Deng Yan, Li Yong, Wu Jia-Long, Zhou Ting, Tang Meng-Yue, Chen Yong, Zuo Hou-Dong, Tang Wei, Chen Tian-Wu, Zhang Xiao-Ming
Medical Imaging Key Laboratory of Sichuan Province and Department of Radiology, Affiliated Hospital of North Sichuan Medical College, Nanchong, China.
Department of Radiology, The Second Clinical Medical College of North Sichuan Medical College, Nanchong Central Hospital, Nanchong, China.
Quant Imaging Med Surg. 2022 Nov;12(11):5129-5139. doi: 10.21037/qims-22-112.
Mucin 4 (MUC4) overexpression promotes tumorigenesis and increases the aggressiveness of pancreatic ductal adenocarcinoma (PDAC). To date, no study has reported the association between radiomics and MUC4 expression in PDAC. Thus, we aimed to explore the utility of radiomics based on multi-sequence magnetic resonance imaging (MRI) to predict the status of MUC4 expression in PDAC preoperatively.

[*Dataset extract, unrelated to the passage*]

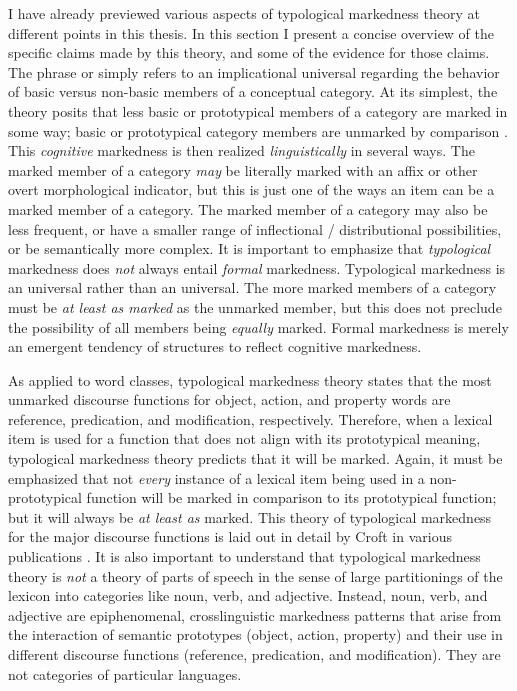 I have already previewed various aspects of typological markedness theory at different points in this thesis. In this section I present a concise overview of the specific claims made by this theory, and some of the evidence for those claims. The phrase  or  simply refers to an implicational universal regarding the behavior of basic versus non-basic members of a conceptual category. At its simplest, the theory posits that less basic or prototypical members of a category are marked in some way; basic or prototypical category members are unmarked by comparison \parencite{Greenberg1966}. This \emph{cognitive} markedness is then realized \emph{linguistically} in several ways. The marked member of a category \emph{may} be literally marked with an affix or other overt morphological indicator, but this is just one of the ways an item can be a marked member of a category. The marked member of a category may also be less frequent, or have a smaller range of inflectional / distributional possibilities, or be semantically more complex. It is important to emphasize that \emph{typological} markedness does \emph{not} always entail \emph{formal} markedness. Typological markedness is an  universal rather than an  universal. The more marked members of a category must be \emph{at least as marked} as the unmarked member, but this does not preclude the possibility of all members being \emph{equally} marked. Formal markedness is merely an emergent tendency of structures to reflect cognitive markedness.

As applied to word classes, typological markedness theory states that the most unmarked discourse functions for object, action, and property words are reference, predication, and modification, respectively. Therefore, when a lexical item is used for a function that does not align with its prototypical meaning, typological markedness theory predicts that it will be marked. Again, it must be emphasized that not \emph{every} instance of a lexical item being used in a non-prototypical function will be marked in comparison to its prototypical function; but it will always be \emph{at least as} marked. This theory of typological markedness for the major discourse functions is laid out in detail by Croft in various publications \parencites{Croft1991}{Croft2000}{Croft2001b}{CroftLier2012}. It is also important to understand that typological markedness theory is \emph{not} a theory of parts of speech in the sense of large partitionings of the lexicon into categories like noun, verb, and adjective. Instead, noun, verb, and adjective are epiphenomenal, crosslinguistic markedness patterns that arise from the interaction of semantic prototypes (object, action, property) and their use in different discourse functions (reference, predication, and modification). They are not categories of particular languages.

This retrospective study included 52 patients with PDAC who underwent MRI. The patients were divided into two groups based on MUC4 expression status. Two feature sets were extracted from the arterial and portal phases (PPs) of dynamic contrast-enhanced MRI (DCE-MRI). Univariate analysis, minimum redundancy maximum relevance (MRMR), and principal component analysis (PCA) were performed for the feature selection of each dataset, and features with a cumulative variance of 90% were selected to develop radiomics models. Clinical characteristics were gathered to develop a clinical model. The selected radiomics features and clinical characteristics were modeled by multivariable logistic regression. The combined model integrated radiomics features from different selected data sets and clinical characteristics. The classification metrics were applied to assess the discriminatory power of the models.
There were 22 PDACs with a high expression of MUC4 and 30 PDACs with a low expression of MUC4. The area under the receiver operating characteristic (ROC) curve (AUC) values of the arterial phase (AP) model, the PP model, and the combined model were 0.732 (0.591-0.872), 0.709 (0.569-0.849), and 0.861 (0.760-0.961), respectively. The AUC of the clinical model was 0.666 (0.600-0.682). The combined model that was constructed outperformed the AP, the PP, and the clinical models (P<0.05, although no statistical significance was observed in the combined model AP model).
Radiomics models based on multi-sequence MRI have the potential to predict MUC4 expression levels in PDAC.
黏蛋白4(MUC4)过表达促进肿瘤发生并增加胰腺导管腺癌(PDAC)的侵袭性。迄今为止,尚无研究报道PDAC中影像组学与MUC4表达之间的关联。因此,我们旨在探讨基于多序列磁共振成像(MRI)的影像组学在术前预测PDAC中MUC4表达状态的效用。
这项回顾性研究纳入了52例接受MRI检查的PDAC患者。根据MUC4表达状态将患者分为两组。从动态对比增强MRI(DCE-MRI)的动脉期和门静脉期(PPs)提取两组特征。对每个数据集进行单因素分析、最小冗余最大相关(MRMR)分析和主成分分析(PCA)以进行特征选择,并选择累积方差达90%的特征来构建影像组学模型。收集临床特征以构建临床模型。将选定的影像组学特征和临床特征通过多变量逻辑回归进行建模。联合模型整合了来自不同选定数据集的影像组学特征和临床特征。应用分类指标评估模型的鉴别能力。
有22例MUC4高表达的PDAC和30例MUC4低表达的PDAC。动脉期(AP)模型、PP模型和联合模型的受试者操作特征(ROC)曲线下面积(AUC)值分别为0.732(0.591-0.872)、0.709(0.569-0.849)和0.861(0.760-0.961)。临床模型的AUC为0.666(0.600-0.682)。构建的联合模型优于AP模型、PP模型和临床模型(P<0.05,尽管联合模型与AP模型之间未观察到统计学差异)。
基于多序列MRI的影像组学模型有潜力预测PDAC中的MUC4表达水平。